Premarital sex, then, is seeking intimacy without the one flesh marriage relationship. It ruins the picture of Christ and the church. Instead, it represents a desire and searching for spiritual intimacy outside of God’s plan. That is, outside of Christ.
We call this false worship.
Or, if you prefer, idolatry.
This truth was regularly preached by the Old Testament prophets. They equated the sin and rebelliousness of Israel, God’s people, with spiritual adultery.
We would never encourage one another to participate in open idolatry. The idea of worshipping a statue or making a human sacrifice seems completely ridiculous. But how often do believers live out 21st century paganism through premarital sex?

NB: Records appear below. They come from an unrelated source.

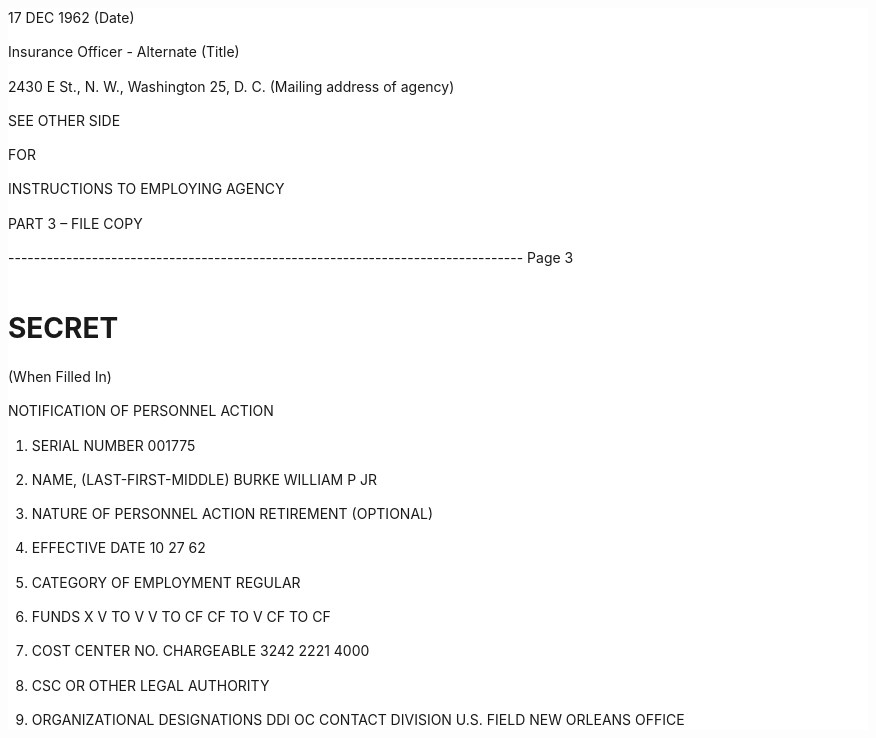 17 DEC 1962
(Date)

Insurance Officer - Alternate
(Title)

2430 E St., N. W., Washington 25, D. C.
(Mailing address of agency)

SEE OTHER SIDE

FOR

INSTRUCTIONS TO EMPLOYING AGENCY

PART 3 – FILE COPY


-------------------------------------------------------------------------------- Page 3

# SECRET
(When Filled In)

NOTIFICATION OF PERSONNEL ACTION

1. SERIAL NUMBER
   001775

2. NAME, (LAST-FIRST-MIDDLE)
   BURKE WILLIAM P JR

3. NATURE OF PERSONNEL ACTION
   RETIREMENT (OPTIONAL)

4. EFFECTIVE DATE
   10 27 62

5. CATEGORY OF EMPLOYMENT
   REGULAR

6. FUNDS
   X
   V TO V
   V TO CF
   CF TO V
   CF TO CF

7. COST CENTER NO. CHARGEABLE
   3242 2221 4000

8. CSC OR OTHER LEGAL AUTHORITY

9. ORGANIZATIONAL DESIGNATIONS
   DDI OC
   CONTACT DIVISION
   U.S. FIELD
   NEW ORLEANS OFFICE
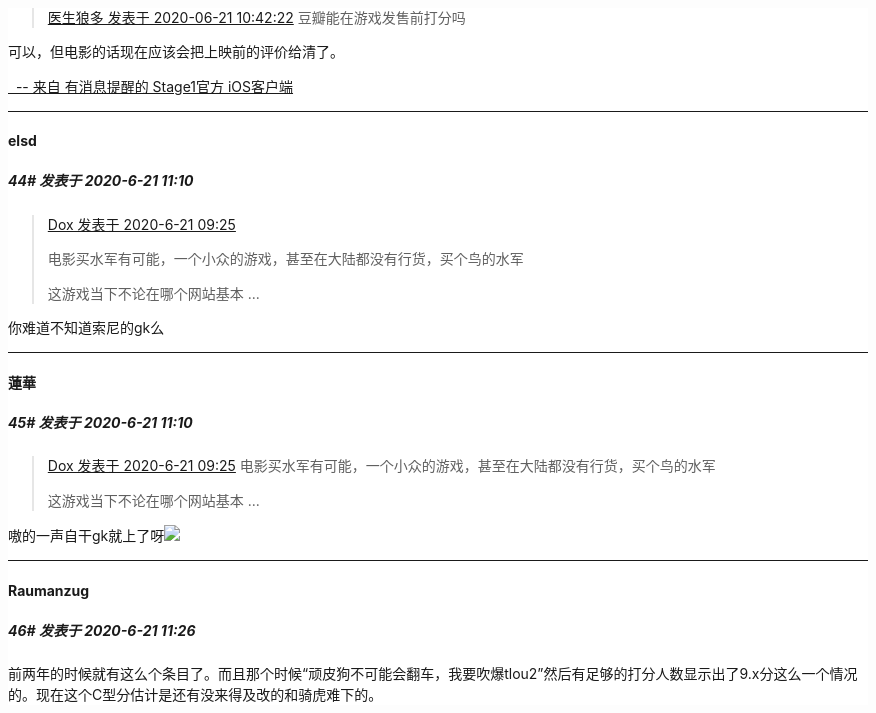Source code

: 

<blockquote><a href="httphttps://bbs.saraba1st.com/2b/forum.php?mod=redirect&amp;goto=findpost&amp;pid=47886730&amp;ptid=1942972" target="_blank">医生狼多 发表于 2020-06-21 10:42:22</a>
豆瓣能在游戏发售前打分吗</blockquote>可以，但电影的话现在应该会把上映前的评价给清了。

[  -- 来自 有消息提醒的 Stage1官方 iOS客户端](https://itunes.apple.com/fi/app/saraba1st/id1221237470?mt=8)







-----

####  elsd  
##### 44#       发表于 2020-6-21 11:10



<blockquote><a href="httphttps://bbs.saraba1st.com/2b/forum.php?mod=redirect&amp;goto=findpost&amp;pid=47886023&amp;ptid=1942972" target="_blank">Dox 发表于 2020-6-21 09:25</a>

电影买水军有可能，一个小众的游戏，甚至在大陆都没有行货，买个鸟的水军


这游戏当下不论在哪个网站基本 ...</blockquote>
你难道不知道索尼的gk么







-----

####  蓮華  
##### 45#       发表于 2020-6-21 11:10



<blockquote><a href="httphttps://bbs.saraba1st.com/2b/forum.php?mod=redirect&amp;goto=findpost&amp;pid=47886023&amp;ptid=1942972" target="_blank">Dox 发表于 2020-6-21 09:25</a>
电影买水军有可能，一个小众的游戏，甚至在大陆都没有行货，买个鸟的水军


这游戏当下不论在哪个网站基本 ...</blockquote>
嗷的一声自干gk就上了呀<img src="https://static.saraba1st.com/image/smiley/face2017/065.png" referrerpolicy="no-referrer">







-----

####  Raumanzug  
##### 46#       发表于 2020-6-21 11:26




前两年的时候就有这么个条目了。而且那个时候“顽皮狗不可能会翻车，我要吹爆tlou2”然后有足够的打分人数显示出了9.x分这么一个情况的。现在这个C型分估计是还有没来得及改的和骑虎难下的。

This principle doesn’t just apply to teenagers dealing with raging hormones. It also applies to the young couple in their 20s, or the older couple about to undertake their second marriage.
Warnings against premarital sex aren’t just about keeping our daughters from becoming moms and our sons from becoming fathers. It is about faithfully worshipping God with our sexuality. If we participate in this behavior, we are participating in idolatry.
In 1 Corinthians 6:9-11, Paul wrote, “9 Or do you not know that the unrighteous will not inherit the kingdom of God? Do not be deceived; neither fornicators, nor idolaters, nor adulterers, nor effeminate, nor homosexuals, 10 nor thieves, nor the covetous, nor drunkards, nor revilers, nor swindlers, will inherit the kingdom of God. 11 Such were some of you; but you were washed, but you were sanctified, but you were justified in the name of the Lord Jesus Christ and in the Spirit of our God (NASB).”
Sexual sin, like any sin, is forgivable. As Christians, we understand that Christ died for all of our sins. Yet, we also know that sin can negatively impact our relationship with Jesus. When we confesses sin, we aren’t seeking to be saved from that sin. Jesus already paid the penalty. In confession, we acknowledging to God that our behavior has fallen short of His glory. We repent by stopping the sin. The confession breaks down sin’s wall of separation.
If you, a Christian, are guilty of the sin of premarital sex, then confess the sin to God and stop. The Holy Spirit lives in you, so you have the power to quit. In some cases, such as sex and pornography addictions, you may need further help. But generally, Christians have the spiritual ability to walk away from sin.
Your worth is determined by how God values you. If you have repented of this sexual sin, then don’t let guilt or stigma hold you back.
God loves you, despite your past.
His desire is for you to have great future.